What might my child see or watch online?
The internet provides a fantastic place for young people to learn and play, however, sometimes upsetting images, videos and websites can be seen. For example, by accidentally clicking a link, opening an unknown attachment, or being sent something which is inappropriate. It's important to remember that some online content is not suitable for under 18s and may pose further worry to young people with additional needs, particularly those with a very literal understanding.
Top tips to help your child online.
- Set up your parental controls. These will be available to set on all of child’s devices (phones, tablets and games consoles). These can help to block inappropriate images or content from being seen or searched for. Internet Matters have some free practical guides to show you how to set these up.
- Discuss inappropriate content. Make sure that your child knows that if they ever see something online that upsets them, they should stop, pause and not delete. Instead, tell them to either walk away from their device, turn it over or shut it down straight away, then tell or show a trusted adult.
- Telling or showing a trusted adult is the right thing to do. Remind your child that they should go and tell or show a trusted adult straight away if anything upsets them online. Reassure them that telling or showing a trusted adult is always the best thing to do and the person they go to will not get angry but will help them. Revisit your family agreement to remind them who their trusted adults are.

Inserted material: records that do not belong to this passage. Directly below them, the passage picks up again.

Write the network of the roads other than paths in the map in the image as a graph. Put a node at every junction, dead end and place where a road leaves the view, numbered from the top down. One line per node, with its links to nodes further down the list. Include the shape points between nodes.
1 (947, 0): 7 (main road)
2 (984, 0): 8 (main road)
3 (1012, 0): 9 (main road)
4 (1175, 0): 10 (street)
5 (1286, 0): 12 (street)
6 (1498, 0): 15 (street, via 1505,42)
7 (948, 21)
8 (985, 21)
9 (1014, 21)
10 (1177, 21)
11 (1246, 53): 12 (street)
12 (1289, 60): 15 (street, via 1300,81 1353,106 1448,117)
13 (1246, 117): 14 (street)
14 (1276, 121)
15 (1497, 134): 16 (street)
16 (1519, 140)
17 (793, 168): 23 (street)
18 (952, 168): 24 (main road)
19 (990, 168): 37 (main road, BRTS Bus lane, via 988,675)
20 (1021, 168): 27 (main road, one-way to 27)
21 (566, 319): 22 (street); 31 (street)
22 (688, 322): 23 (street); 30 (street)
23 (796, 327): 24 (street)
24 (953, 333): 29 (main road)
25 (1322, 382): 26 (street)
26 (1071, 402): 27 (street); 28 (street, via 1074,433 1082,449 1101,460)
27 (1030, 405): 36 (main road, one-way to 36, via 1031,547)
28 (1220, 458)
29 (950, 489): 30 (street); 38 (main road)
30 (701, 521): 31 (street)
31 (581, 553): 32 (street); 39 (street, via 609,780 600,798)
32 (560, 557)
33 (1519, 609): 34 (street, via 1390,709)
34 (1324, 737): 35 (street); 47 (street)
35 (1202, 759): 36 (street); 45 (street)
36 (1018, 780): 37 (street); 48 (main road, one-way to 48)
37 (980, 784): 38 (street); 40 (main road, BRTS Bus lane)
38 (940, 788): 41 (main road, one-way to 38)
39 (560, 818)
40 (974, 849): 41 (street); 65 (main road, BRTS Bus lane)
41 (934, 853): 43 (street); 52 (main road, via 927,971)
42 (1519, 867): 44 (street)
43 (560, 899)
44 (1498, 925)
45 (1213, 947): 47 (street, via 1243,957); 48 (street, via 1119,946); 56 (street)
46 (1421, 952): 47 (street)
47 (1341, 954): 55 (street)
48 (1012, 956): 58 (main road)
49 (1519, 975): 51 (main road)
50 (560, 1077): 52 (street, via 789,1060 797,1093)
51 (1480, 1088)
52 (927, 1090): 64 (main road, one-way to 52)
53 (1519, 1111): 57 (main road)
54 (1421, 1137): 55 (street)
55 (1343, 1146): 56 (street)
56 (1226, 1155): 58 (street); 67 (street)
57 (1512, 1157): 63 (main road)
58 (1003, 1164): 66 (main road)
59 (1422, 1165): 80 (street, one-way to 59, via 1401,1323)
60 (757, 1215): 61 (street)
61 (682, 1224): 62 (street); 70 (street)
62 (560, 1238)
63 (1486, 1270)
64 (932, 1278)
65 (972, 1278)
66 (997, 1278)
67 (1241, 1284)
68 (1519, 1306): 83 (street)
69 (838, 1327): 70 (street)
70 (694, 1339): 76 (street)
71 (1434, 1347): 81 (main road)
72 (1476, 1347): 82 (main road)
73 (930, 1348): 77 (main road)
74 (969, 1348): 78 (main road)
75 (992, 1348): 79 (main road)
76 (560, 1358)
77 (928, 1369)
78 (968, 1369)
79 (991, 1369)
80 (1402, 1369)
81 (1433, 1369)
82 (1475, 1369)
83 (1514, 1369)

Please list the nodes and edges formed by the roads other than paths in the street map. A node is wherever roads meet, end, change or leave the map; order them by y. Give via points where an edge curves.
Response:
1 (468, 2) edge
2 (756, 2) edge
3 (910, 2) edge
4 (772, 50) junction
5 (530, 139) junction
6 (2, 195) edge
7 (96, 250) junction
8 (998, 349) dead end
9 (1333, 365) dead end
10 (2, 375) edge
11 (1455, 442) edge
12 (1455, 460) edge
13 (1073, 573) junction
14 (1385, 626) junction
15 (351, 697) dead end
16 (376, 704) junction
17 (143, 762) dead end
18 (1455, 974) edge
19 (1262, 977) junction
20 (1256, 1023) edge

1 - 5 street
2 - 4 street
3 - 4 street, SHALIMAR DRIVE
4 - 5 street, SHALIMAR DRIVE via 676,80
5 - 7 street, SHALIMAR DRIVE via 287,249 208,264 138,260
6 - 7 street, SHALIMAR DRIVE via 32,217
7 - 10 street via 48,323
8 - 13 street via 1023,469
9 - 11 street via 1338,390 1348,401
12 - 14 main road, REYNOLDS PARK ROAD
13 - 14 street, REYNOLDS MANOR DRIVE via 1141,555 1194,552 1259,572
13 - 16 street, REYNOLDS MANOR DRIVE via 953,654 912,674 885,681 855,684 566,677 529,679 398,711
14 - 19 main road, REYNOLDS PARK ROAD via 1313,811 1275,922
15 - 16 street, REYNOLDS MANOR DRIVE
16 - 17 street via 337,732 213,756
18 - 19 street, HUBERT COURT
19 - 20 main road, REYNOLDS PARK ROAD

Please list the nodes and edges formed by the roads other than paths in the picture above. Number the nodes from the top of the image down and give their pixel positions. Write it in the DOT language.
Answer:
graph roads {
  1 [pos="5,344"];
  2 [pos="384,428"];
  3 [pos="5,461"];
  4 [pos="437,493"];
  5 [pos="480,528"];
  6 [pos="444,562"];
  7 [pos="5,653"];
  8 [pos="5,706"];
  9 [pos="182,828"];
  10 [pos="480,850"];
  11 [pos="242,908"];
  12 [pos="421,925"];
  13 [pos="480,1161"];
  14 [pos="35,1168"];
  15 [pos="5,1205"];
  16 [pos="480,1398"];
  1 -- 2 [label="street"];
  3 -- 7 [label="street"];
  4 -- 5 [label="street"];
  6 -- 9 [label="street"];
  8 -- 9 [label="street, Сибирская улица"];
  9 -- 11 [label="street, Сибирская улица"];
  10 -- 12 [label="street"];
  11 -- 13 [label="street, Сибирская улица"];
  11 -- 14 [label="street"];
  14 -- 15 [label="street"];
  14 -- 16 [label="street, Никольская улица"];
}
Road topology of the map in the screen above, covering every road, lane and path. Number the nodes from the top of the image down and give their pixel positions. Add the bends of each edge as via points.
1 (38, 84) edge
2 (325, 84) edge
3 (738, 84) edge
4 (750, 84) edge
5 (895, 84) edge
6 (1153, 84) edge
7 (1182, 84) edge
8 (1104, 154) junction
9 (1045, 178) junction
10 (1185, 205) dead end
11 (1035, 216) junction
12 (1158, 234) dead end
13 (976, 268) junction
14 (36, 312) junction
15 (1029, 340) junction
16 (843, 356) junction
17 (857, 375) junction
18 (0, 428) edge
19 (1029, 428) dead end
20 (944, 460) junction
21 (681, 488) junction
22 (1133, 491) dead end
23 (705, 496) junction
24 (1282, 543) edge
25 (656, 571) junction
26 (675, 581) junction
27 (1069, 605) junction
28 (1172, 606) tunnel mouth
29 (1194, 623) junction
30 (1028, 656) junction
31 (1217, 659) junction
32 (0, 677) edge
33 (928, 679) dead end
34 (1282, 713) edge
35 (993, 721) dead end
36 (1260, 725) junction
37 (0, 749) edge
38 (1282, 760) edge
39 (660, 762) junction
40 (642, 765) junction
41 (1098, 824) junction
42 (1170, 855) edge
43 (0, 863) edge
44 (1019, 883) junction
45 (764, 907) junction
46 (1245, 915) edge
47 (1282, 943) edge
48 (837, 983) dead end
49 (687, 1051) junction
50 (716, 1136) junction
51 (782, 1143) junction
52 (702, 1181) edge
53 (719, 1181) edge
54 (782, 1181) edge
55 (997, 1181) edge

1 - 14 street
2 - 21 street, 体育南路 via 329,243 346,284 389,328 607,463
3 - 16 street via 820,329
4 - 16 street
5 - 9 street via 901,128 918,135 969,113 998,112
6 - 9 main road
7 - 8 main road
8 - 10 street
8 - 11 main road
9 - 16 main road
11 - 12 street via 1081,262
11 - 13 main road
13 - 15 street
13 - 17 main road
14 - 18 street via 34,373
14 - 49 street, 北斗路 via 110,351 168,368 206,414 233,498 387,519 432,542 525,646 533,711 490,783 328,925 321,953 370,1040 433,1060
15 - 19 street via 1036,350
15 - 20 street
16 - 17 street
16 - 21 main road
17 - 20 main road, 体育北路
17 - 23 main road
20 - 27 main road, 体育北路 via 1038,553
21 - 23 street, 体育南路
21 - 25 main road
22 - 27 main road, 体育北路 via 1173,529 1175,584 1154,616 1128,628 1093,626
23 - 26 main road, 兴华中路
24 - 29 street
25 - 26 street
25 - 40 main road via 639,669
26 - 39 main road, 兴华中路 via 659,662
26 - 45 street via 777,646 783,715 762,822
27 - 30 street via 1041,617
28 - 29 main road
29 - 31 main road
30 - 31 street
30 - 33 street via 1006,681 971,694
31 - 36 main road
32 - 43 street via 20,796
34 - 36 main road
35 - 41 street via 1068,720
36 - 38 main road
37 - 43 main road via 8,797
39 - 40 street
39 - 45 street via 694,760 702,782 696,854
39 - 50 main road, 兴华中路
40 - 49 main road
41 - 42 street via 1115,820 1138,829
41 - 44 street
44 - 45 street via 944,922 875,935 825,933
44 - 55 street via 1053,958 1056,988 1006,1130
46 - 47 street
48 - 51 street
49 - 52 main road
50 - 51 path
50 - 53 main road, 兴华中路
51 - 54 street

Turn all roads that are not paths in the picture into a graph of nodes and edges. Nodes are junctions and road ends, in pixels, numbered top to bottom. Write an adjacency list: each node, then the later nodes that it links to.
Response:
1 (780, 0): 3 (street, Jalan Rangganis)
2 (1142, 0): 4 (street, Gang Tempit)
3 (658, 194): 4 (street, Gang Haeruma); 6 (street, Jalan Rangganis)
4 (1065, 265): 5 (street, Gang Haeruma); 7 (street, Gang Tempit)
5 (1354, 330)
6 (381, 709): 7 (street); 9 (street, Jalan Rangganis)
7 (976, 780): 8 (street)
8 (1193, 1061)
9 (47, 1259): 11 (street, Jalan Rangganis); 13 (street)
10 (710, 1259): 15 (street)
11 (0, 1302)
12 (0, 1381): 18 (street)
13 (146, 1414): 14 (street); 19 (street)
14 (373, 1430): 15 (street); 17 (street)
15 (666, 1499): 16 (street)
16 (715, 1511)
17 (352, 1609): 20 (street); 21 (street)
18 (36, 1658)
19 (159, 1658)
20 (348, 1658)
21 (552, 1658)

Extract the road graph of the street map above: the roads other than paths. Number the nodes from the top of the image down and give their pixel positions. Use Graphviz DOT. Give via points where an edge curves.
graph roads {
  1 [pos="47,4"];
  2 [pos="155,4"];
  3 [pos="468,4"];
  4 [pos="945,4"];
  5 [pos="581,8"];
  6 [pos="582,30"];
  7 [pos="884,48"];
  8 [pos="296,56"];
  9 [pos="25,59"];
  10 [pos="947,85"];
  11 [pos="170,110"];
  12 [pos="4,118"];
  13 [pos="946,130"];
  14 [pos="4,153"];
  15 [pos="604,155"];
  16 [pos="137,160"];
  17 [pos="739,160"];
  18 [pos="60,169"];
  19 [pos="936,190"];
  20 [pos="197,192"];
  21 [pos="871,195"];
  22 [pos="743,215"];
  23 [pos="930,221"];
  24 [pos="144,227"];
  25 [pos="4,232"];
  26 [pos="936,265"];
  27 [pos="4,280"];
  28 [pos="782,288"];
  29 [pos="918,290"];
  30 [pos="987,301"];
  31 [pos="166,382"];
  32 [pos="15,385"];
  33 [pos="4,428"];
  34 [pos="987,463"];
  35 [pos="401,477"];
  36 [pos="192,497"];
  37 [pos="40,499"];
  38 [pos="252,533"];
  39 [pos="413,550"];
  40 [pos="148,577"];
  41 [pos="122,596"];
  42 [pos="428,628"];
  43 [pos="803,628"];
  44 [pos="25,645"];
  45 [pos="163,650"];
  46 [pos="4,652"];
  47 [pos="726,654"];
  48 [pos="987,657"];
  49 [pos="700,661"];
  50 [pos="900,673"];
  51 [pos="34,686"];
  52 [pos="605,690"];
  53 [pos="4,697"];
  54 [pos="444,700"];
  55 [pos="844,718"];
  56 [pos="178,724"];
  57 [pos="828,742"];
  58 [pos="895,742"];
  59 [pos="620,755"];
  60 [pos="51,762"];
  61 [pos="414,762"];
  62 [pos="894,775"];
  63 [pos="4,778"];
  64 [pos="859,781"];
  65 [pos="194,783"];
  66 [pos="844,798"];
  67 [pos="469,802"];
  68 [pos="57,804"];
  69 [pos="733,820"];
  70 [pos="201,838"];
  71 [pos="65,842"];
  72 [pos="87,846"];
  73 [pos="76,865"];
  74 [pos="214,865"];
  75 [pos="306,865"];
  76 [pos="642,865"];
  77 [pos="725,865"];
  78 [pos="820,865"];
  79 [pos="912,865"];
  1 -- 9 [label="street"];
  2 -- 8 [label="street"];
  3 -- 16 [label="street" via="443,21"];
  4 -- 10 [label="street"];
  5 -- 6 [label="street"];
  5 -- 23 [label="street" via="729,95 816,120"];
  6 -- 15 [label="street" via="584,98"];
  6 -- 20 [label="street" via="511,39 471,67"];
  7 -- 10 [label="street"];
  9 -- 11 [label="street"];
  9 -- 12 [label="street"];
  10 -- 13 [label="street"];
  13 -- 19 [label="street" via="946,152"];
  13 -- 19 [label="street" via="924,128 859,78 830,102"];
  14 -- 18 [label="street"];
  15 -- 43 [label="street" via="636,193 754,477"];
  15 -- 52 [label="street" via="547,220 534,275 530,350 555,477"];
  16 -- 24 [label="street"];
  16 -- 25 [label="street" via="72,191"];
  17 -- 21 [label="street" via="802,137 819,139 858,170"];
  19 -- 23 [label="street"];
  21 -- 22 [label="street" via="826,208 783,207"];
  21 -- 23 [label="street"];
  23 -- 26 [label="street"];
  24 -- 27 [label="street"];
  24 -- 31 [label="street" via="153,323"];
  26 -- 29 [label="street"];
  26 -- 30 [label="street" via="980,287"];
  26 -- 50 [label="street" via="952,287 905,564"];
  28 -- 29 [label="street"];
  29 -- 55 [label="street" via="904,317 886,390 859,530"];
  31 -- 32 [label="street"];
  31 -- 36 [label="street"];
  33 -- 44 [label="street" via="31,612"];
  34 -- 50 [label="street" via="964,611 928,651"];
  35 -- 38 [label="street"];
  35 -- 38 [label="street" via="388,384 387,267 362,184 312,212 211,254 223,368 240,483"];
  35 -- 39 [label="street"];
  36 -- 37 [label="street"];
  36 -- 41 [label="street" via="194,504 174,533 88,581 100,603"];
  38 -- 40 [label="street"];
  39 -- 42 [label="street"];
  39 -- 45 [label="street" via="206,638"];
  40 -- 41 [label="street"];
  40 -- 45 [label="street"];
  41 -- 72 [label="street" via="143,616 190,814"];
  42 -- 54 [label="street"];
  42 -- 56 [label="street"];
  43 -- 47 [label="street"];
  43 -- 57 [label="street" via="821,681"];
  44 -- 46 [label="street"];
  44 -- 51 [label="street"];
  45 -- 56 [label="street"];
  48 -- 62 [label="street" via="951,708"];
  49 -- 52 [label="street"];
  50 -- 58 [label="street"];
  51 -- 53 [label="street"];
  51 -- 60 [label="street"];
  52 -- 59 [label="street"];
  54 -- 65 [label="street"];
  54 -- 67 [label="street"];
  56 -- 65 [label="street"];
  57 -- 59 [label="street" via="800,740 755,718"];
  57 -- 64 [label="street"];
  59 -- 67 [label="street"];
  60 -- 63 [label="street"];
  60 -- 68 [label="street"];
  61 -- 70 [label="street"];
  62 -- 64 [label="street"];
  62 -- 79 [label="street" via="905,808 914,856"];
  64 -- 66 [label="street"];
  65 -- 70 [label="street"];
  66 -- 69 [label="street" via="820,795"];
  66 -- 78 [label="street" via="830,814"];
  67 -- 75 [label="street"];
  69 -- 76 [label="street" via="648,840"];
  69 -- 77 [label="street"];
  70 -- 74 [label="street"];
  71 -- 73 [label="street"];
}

- Report things which upset you. It’s important to report images, videos or comments online which have caused young people to become worried, upset or confused.You can find out how to make a report here www.childnet.com/resources/how-to-make-a-report
- Decide your approach. If your child expresses themselves through non-verbal communication, you might find it helpful to use visuals, like a social story, symbols or emojis to explore what the problem might be. Or alternatively agree a key word that you all understand to signify that something isn’t right.